In practice, risk is often defined in a very subjective and vague way and can therefore be modeled through a degree of skewness as a measure of the asymmetry of the probability distribution of a real-valued random variable. The skewness approach can be easily used using simple three-point estimates (a,m,b) with a < m < b. Three-point estimates are widely used in project management for modeling the duration of project activities, as illustrated in “The Program Evaluation and Review Technique (PERT): Incorporating activity time variability in a project schedule”. Three-point estimates can be used in the triangular distributions as shown in figure 1 to express risk as follows:
  • Skewed to the left: The activity is subject to risk within a certain range, where m - a > b - m.
  • Symmetric: The activity is subject to risk within a certain range, with worst case scenario a and best case scenario b symmetric above and below the value m, i.e. m - a = b - m.
  • Skewed to the right: The activity is subject to risk within a certain range, where m - a < b - m.
Figure 1. Illustration of triangular distributions with and without skewness
 
A basic knowledge about the statistical terminology and the willingness to rely on easy-to-use software tools like Microsoft Excel or graphical supported risk distribution tools allow the project manager to easily set up a schedule risk analysis. The use of basic three-point estimates for risk as an easy approximate alternative for the complex statistical distributions makes schedule risk analysis understandable to a broad audience. Obviously, more advanced distribution shapes are possible with more than three-point estimates as in the triangular distribution functions.
 
Relevance
 
Generally, the use of distributions instead of single point estimates in dynamic project scheduling replaces the deterministic nature of project parameters by interval estimates to have a more accurate and realistic estimate of the project outcome. As an example, the critical path method determines the longest path in a project network based on single point estimates for the activity durations (see “Scheduling projects: How to determine the critical path using activity slack calculations?”) which results in a total project duration as a single value. When the activity duration estimates are replaced by interval estimates using probability distributions, the total project duration lies between two extreme values and consequently, the probability that the project will finish on or before a certain time from that interval can be calculated. This is illustrated in figure 2.
 
Figure 2. A fixed and variable project duration as a result of single point or interval duration estimates
 
Obviously, the usefulness of Monte-Carlo simulation in dynamic project scheduling goes further than determining a variable project duration.
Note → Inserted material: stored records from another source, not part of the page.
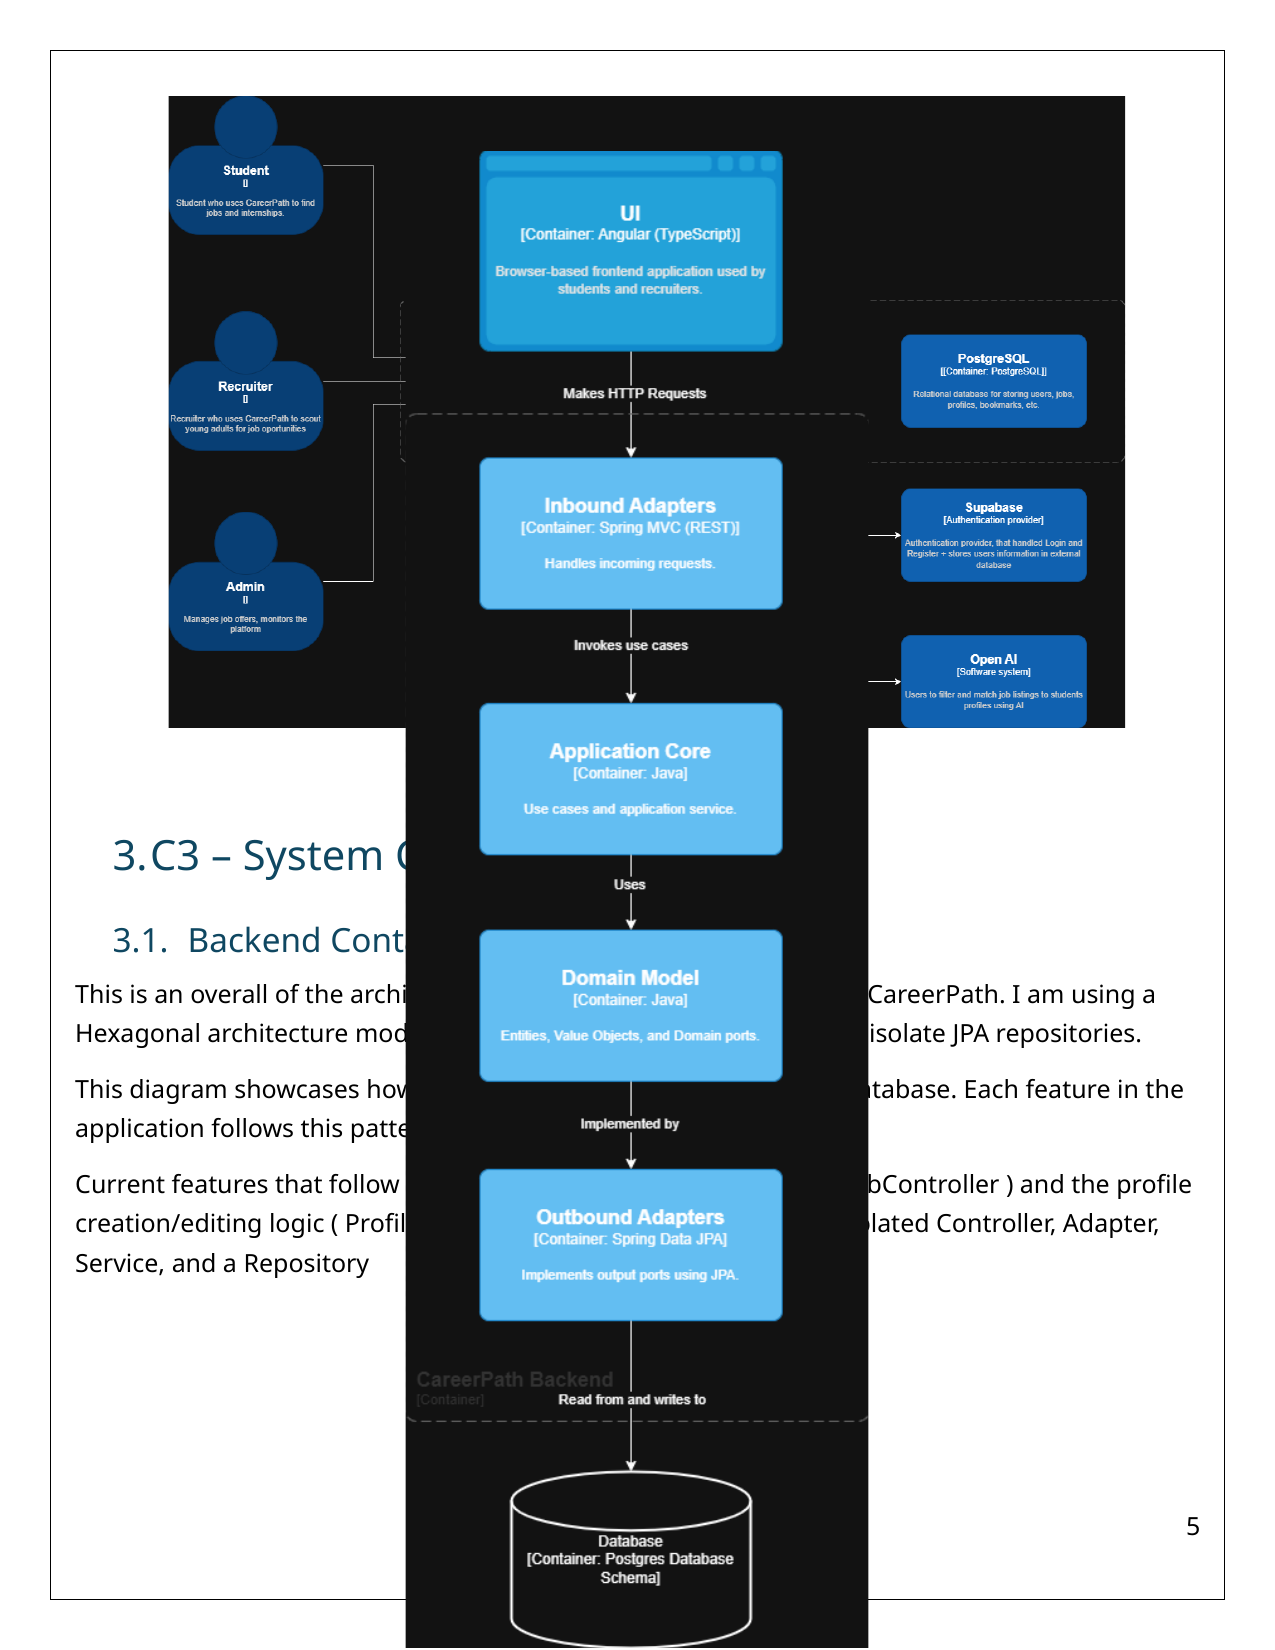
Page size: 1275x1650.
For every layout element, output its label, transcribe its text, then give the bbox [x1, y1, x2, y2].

text Current features that follow this patters are the Job listings logic ( JobController ) and the profile creation/editing logic ( ProfileController ). Each one of the has an isolated Controller, Adapter, Service, and a Repository [75, 1167, 405, 1279]
subtitle C3 – System Component Diagram [869, 826, 1200, 883]
subtitle Backend Container [869, 916, 1200, 962]
text This diagram showcases how data flows from the frontend to the database. Each feature in the application follows this patters. [869, 1072, 1200, 1145]
text This is an overall of the architecture in the backend I am building in CareerPath. I am using a Hexagonal architecture model, which applies adapters and ports to isolate JPA repositories. [75, 977, 405, 1050]
text This diagram showcases how data flows from the frontend to the database. Each feature in the application follows this patters. [75, 1072, 405, 1145]
text Current features that follow this patters are the Job listings logic ( JobController ) and the profile creation/editing logic ( ProfileController ). Each one of the has an isolated Controller, Adapter, Service, and a Repository [869, 1167, 1200, 1279]
subtitle Backend Container [112, 916, 405, 962]
subtitle C3 – System Component Diagram [112, 826, 405, 883]
text This is an overall of the architecture in the backend I am building in CareerPath. I am using a Hexagonal architecture model, which applies adapters and ports to isolate JPA repositories. [869, 977, 1200, 1050]
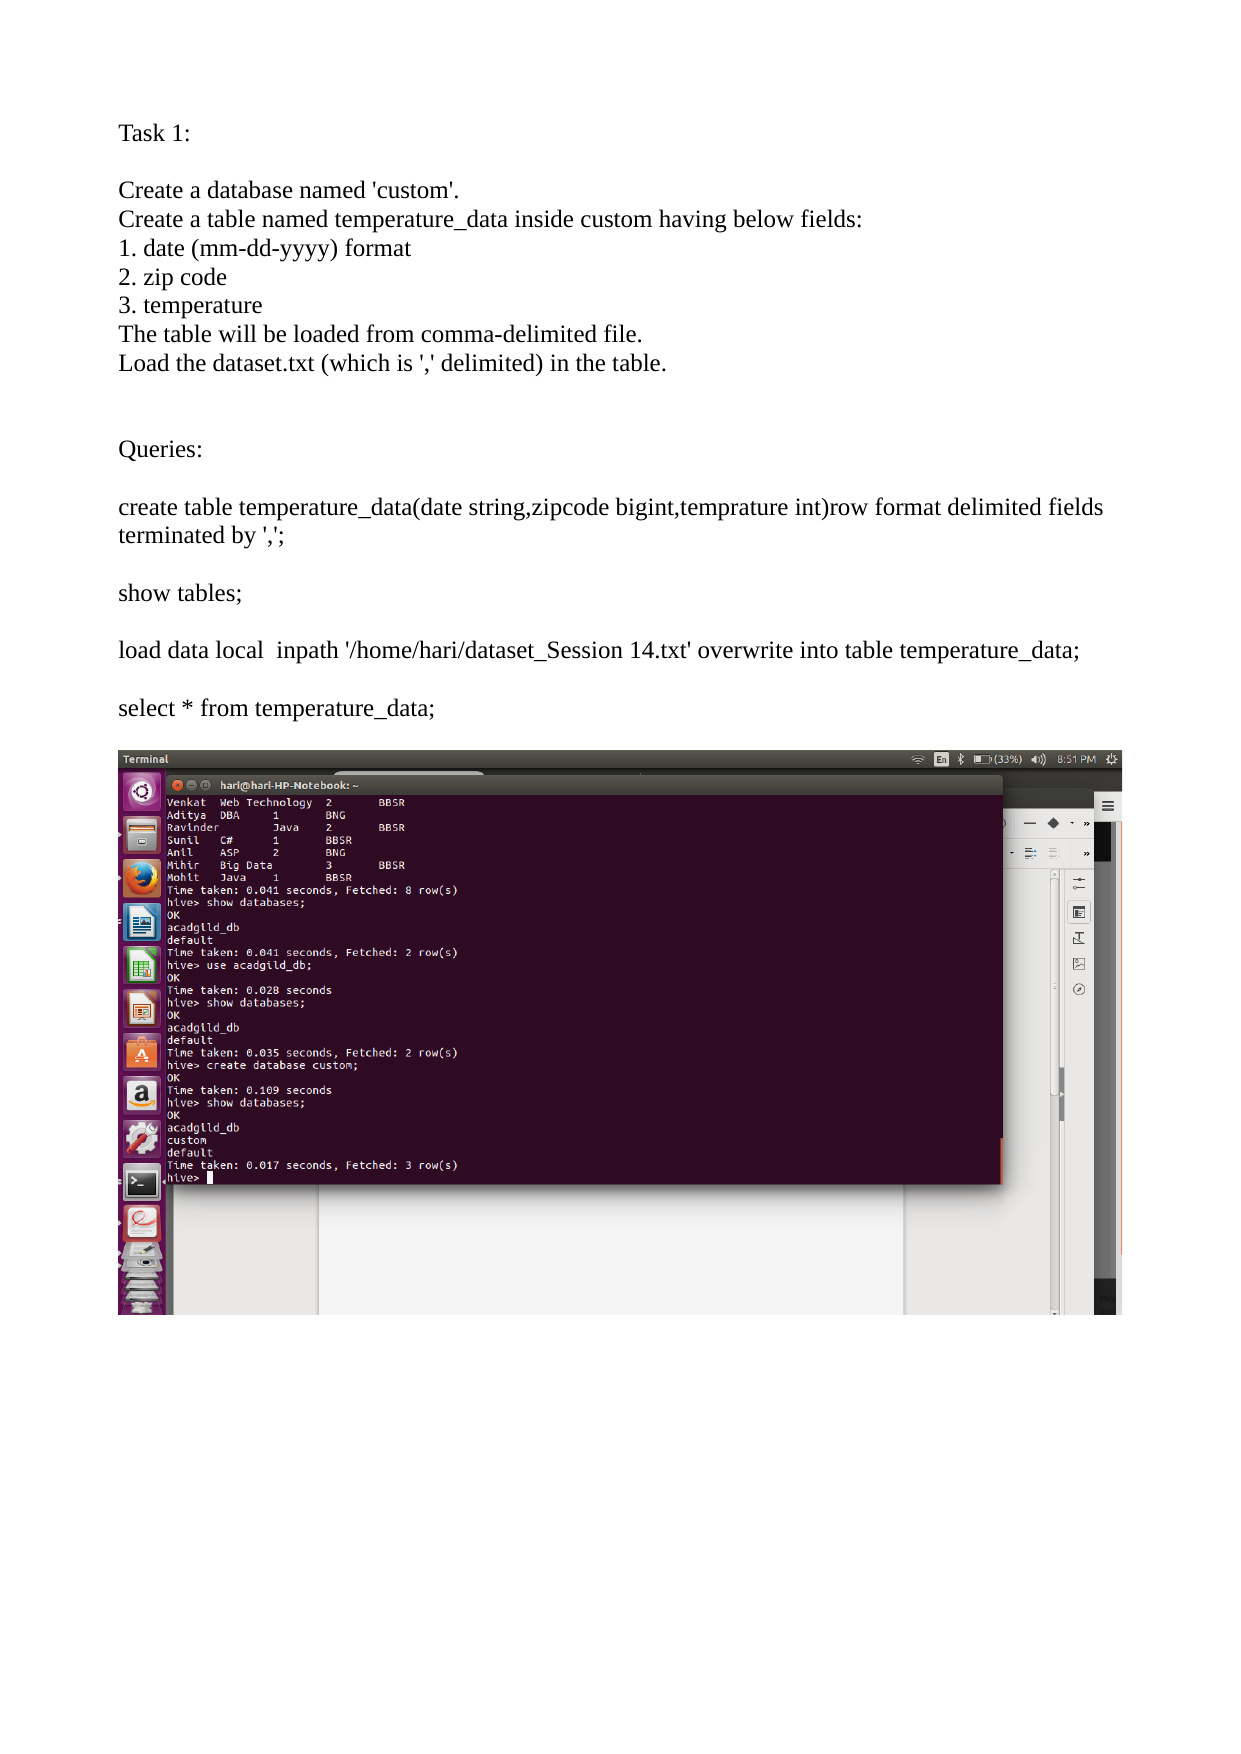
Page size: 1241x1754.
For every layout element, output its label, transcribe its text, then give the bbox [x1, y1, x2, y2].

text Create a database named 'custom'. [118, 176, 1122, 204]
text Task 1: [118, 118, 1122, 147]
text 3. temperature [118, 291, 1122, 319]
text show tables; [118, 578, 1122, 607]
picture [118, 750, 1123, 1315]
text Queries: [118, 434, 1122, 463]
text Create a table named temperature_data inside custom having below fields: [118, 204, 1122, 233]
text load data local inpath '/home/hari/dataset_Session 14.txt' overwrite into table temperature_data; [118, 636, 1122, 664]
text select * from temperature_data; [118, 693, 1122, 722]
text create table temperature_data(date string,zipcode bigint,temprature int)row format delimited fields terminated by ','; [118, 492, 1122, 549]
text The table will be loaded from comma-delimited file. [118, 319, 1122, 348]
text 1. date (mm-dd-yyyy) format [118, 233, 1122, 262]
text Load the dataset.txt (which is ',' delimited) in the table. [118, 348, 1122, 377]
text 2. zip code [118, 262, 1122, 291]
Monte-Carlo simulations can be useful to measure the sensitivity of project activities and to validate the impact of changes on the project outcome (see “Schedule Risk Analysis: How to measure your baseline schedule’s sensitivity?”) or to guide the project manager in the selection of the best performing forecasting technique for a project in progress (see “Predicting project performance: Evaluating the forecasting accuracy” and “Monte-Carlo simulations: Linking critical path schedules to project control”).